INSTRUCTION: Count the lines in the records that contain the string "sobre", matching case exactly, and reply with the number only.

RECORDS FOR THE TASK:

------------------------------------------------------------------------

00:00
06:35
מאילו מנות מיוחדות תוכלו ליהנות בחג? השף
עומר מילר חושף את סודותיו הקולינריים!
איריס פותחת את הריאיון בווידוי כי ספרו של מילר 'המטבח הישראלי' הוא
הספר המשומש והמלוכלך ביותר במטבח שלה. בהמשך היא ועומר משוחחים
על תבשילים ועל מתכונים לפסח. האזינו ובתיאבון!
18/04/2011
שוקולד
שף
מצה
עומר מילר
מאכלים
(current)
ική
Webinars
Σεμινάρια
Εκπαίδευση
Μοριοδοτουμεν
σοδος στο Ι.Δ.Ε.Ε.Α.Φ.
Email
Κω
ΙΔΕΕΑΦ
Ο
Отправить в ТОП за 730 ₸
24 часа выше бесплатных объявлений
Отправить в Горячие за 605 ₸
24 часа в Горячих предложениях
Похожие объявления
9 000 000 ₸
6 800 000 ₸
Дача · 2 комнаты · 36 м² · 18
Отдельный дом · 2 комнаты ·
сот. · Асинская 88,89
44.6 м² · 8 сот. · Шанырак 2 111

------------------------------------------------------------------------

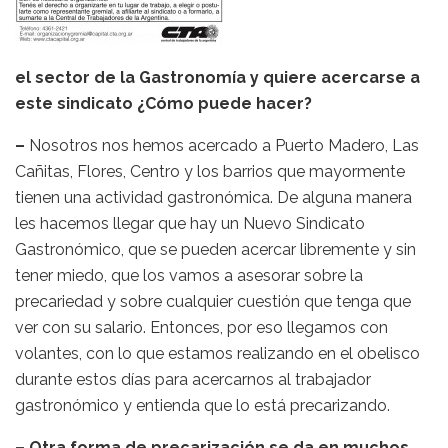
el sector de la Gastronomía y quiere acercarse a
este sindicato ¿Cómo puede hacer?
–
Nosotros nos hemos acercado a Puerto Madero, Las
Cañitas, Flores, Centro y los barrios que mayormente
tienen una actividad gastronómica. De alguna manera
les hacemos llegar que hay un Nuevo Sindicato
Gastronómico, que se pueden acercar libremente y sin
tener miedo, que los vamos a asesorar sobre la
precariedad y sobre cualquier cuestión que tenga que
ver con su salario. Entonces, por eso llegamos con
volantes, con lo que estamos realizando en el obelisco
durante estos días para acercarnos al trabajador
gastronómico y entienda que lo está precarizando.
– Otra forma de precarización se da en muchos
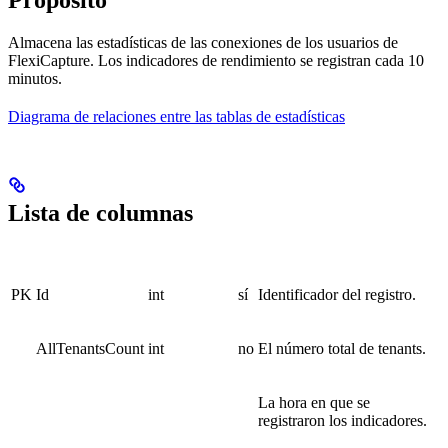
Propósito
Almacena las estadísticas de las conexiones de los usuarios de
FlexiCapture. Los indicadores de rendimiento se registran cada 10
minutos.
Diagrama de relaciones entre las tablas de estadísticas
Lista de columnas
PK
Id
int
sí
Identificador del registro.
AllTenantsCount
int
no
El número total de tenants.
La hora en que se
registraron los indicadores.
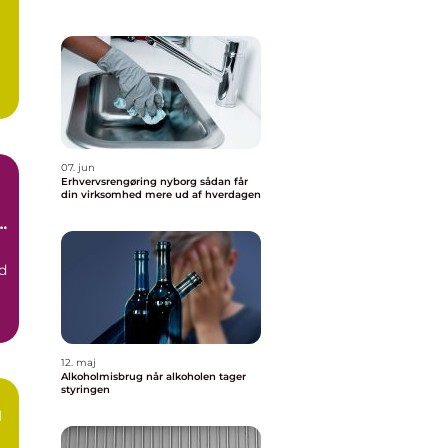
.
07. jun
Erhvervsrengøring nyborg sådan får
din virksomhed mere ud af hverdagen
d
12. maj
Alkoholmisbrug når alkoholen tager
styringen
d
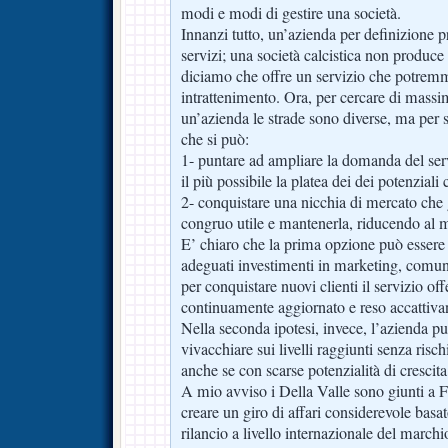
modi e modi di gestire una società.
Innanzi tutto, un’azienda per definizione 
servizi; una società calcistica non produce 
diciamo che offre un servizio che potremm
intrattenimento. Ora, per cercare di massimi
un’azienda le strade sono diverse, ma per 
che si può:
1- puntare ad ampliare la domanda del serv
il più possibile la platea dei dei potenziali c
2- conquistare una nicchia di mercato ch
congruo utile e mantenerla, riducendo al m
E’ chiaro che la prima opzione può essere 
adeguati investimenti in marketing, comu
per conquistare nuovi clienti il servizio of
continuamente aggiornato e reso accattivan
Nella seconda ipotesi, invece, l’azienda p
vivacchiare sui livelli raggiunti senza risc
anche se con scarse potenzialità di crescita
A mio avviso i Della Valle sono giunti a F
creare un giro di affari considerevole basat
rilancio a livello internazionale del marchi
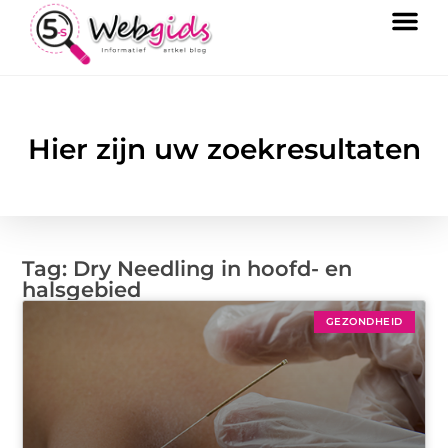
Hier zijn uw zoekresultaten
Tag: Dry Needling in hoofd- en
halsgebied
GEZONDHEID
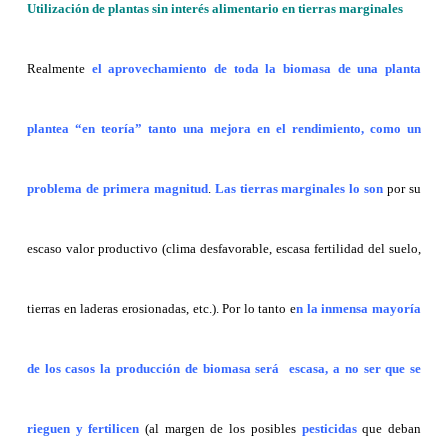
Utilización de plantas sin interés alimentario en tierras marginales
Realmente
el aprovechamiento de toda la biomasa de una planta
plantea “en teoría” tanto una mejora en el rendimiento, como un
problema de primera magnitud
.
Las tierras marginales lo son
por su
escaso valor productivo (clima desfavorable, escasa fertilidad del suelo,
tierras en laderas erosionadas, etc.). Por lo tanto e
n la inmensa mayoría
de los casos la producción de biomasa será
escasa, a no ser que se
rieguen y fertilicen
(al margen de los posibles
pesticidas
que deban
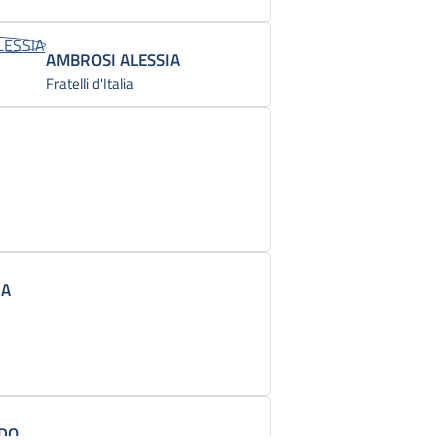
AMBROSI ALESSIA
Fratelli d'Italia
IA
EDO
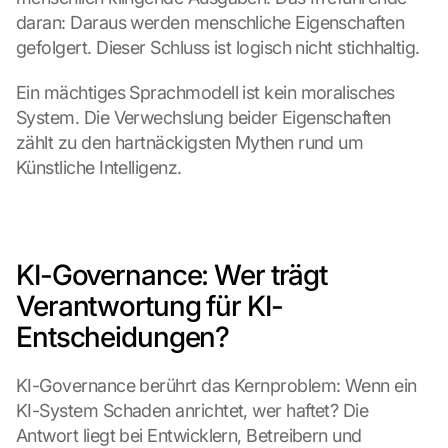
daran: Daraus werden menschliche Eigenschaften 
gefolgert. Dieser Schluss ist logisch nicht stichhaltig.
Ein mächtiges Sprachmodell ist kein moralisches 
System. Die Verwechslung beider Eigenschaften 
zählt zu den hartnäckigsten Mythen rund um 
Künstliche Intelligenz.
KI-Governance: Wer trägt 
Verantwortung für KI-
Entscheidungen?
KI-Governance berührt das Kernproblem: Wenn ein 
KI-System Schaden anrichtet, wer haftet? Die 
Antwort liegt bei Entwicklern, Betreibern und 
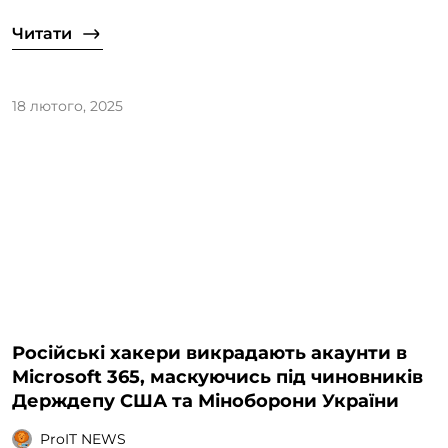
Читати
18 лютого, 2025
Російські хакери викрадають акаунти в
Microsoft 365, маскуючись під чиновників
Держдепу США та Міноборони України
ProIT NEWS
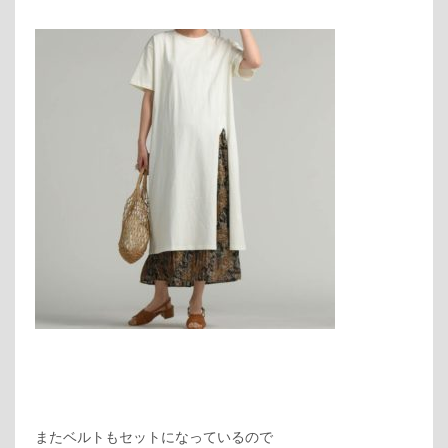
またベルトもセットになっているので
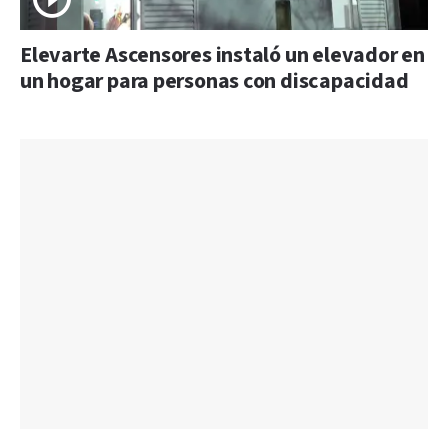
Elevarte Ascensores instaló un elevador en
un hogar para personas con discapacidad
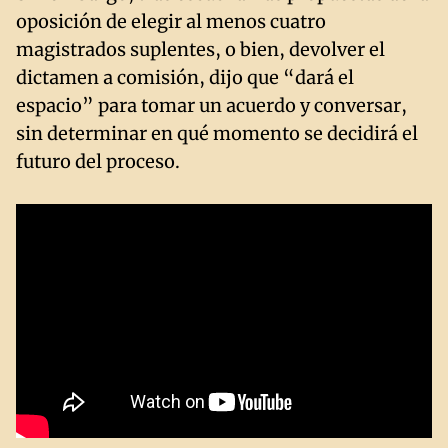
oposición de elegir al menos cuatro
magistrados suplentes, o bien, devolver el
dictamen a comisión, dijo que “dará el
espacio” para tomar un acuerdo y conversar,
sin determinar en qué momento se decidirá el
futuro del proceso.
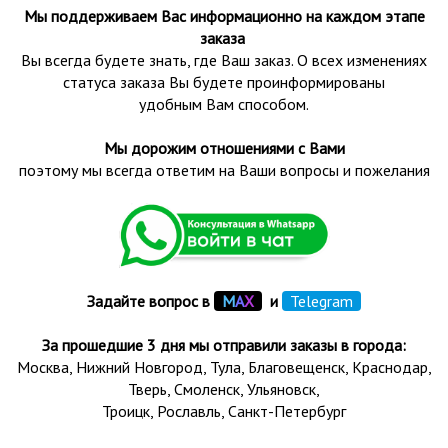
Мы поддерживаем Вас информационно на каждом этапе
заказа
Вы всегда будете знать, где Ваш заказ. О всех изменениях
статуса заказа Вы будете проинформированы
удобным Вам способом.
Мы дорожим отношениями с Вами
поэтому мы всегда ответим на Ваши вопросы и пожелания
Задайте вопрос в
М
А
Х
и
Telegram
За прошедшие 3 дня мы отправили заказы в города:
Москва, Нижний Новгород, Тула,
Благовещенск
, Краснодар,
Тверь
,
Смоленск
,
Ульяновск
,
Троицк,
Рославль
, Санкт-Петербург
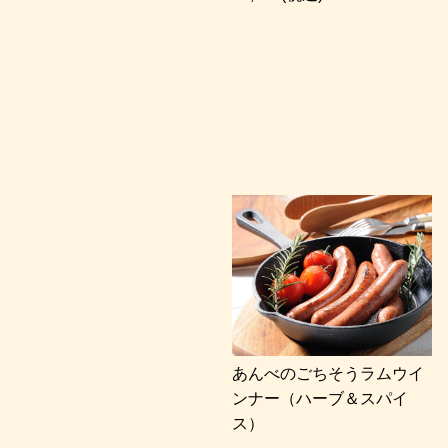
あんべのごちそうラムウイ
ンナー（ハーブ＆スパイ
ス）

------------------------------------------------------------------------

ANSWER FOR THE TASK: 2